In order to assess the situation, an attempt was made to observe and study ragging practised in a professional college. The college chosen was the well-known REC in Orissa.


Unaffected by all the laws and the bans, the students of this college continue to practise ragging. The teachers and the authorities shut their eyes to this menace, for the student lobby is very strong. Ragging in this college is carried out in a systematic way, just like a military drill. There are rules for every minor or major thing — who will rag whom, what will be the dress code, what will be the address code, how a fresher has to sleep, what he has to eat and so on. The ‘ragging course’ continues for six months.

Ragging code

Dress in college: Plain clothes. No jeans, no jackets.

Shoes: Military type.

Hairstyle: Crew cut.

Appearance: No moustache.

Night dress: Pants, shirt and tie to be worn while sleeping.

Second-year students to be addressed as: papa, mummy.

Strictly banned: Movies, visiting a hotel, laughing

Mode of commuting: running.

For the purpose of ragging, the newcomers are divided into four zones — north, south, east and west. A fresher is ragged by the seniors of his zone only. Others don’t touch him. All the second-year students are addressed as ‘papa’ or ‘mummy’ as the case may be. The third-year students are called dada or dadi, while the fourth or final-year students as pardada or pardadi.

Every fresher has to shave everyday without fail. Wearing a pair of jeans or pants with pleats is strictly prohibited in the first year. Plain clothes are to be worn. The pants are to be home-tailored. Jackets are not allowed in winter. A student has to make do with plain sweaters only. Only military-type shoes are to be worn. No moustache is allowed.

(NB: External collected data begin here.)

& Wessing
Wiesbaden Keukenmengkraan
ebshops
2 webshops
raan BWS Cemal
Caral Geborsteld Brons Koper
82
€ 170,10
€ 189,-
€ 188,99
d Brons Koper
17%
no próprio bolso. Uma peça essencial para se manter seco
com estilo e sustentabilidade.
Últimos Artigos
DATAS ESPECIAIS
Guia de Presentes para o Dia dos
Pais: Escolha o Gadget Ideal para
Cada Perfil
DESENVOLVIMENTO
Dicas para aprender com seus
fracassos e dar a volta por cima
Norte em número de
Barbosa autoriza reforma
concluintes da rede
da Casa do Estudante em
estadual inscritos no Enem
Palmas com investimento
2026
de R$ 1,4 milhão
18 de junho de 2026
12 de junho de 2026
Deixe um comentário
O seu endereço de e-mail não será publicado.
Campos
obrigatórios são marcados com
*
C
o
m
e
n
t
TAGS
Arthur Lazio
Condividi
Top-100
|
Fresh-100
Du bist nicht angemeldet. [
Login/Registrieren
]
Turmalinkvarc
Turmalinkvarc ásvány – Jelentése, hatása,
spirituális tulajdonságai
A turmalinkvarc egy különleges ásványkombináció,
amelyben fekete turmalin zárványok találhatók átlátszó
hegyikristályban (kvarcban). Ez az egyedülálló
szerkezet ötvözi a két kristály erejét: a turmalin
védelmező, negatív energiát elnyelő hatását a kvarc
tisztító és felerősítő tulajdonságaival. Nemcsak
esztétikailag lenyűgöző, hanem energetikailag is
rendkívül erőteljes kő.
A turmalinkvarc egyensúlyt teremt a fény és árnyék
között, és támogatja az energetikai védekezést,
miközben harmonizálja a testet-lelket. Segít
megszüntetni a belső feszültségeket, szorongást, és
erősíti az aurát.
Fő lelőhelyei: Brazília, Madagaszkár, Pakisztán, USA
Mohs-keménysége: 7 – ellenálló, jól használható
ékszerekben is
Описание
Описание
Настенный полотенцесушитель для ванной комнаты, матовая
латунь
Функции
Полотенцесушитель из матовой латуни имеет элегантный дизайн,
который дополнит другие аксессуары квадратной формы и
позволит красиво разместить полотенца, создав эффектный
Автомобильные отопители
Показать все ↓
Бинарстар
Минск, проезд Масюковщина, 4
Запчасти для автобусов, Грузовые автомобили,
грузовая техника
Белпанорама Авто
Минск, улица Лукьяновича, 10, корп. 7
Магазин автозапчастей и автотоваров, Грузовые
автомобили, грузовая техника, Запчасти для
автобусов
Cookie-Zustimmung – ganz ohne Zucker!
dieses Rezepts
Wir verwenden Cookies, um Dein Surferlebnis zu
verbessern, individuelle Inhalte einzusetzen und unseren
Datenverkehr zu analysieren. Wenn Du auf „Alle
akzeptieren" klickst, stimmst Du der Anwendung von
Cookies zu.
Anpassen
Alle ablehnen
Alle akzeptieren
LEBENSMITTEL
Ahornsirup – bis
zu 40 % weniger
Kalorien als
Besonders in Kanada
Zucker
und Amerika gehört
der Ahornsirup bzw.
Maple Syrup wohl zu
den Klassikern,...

A crew-cut hairstyle has to be maintained.

The freshers have to wear pants, shirt and a tie while going to sleep. This is compulsory, for they may be called any time by their seniors for any petty job. No fresher is permitted to laugh in front of seniors. If they do so, the senior hits the fresher hard and the fresher has to keep count of the slaps he had received. Every fresher has to tolerate a fixed number of slaps. Only those that leave a mark are to be counted as slaps. A senior may stop a fresher and ask him the tally, which the fresher has to tell instantly otherwise he may get hit again. Similarly every fresher has to remember the names of all seniors of his zone. This is the first and most important lesson to be learnt. Sometimes the students are hit hard against the window grills.

Going to movies or visiting hotels is banned by the seniors. Permission of seniors has to be taken for this and that is rarely granted. The freshers are frequently sent to the city by the seniors for petty jobs such as booking of railway tickets, shopping and so on. "Only one booking-slip is entertained at a time by the railway authorities. I was told to make 10 bookings. So I had to join the queue 10 times," a fresher said.

Anytime the new students go to college from hostel or return, they have to run with their hands raised above their heads. They are not allowed to walk. Sometimes the students are told to assemble at a particular place or park in the city at a fixed time. The gruelling session fixed may fall during college hours, or at any time of the day or night. Come what may, the freshers see to it that they are present at the venue at the right time. Once the students were told to appear near a hill base at 10 in the night. At that time, the hostel doors were locked as per the instructions of the warden. The students jumped out of the first-floor windows, with many of them breaking their limbs.

There are restrictions on diet also. Freshers can only eat those food items that are allowed by their seniors. Special snacks sent to the students by their parents are taken away by the seniors. Ignorance is considered no excuse. A new student who didn’t know the ‘ragging code’, kept roaming on the campus with his parents who had come to get him admitted and thought of giving him company for a few days before leaving. The boy was given a severe thrashing after his parents left.

Ragging — once a fun filled phenomena — is today acquiring alarmingly damaging and violent proportions. The issue needs to be dealt with firmly both by educational institutions and the government. The affected students must also join hands with the authorities to put an end to this menace.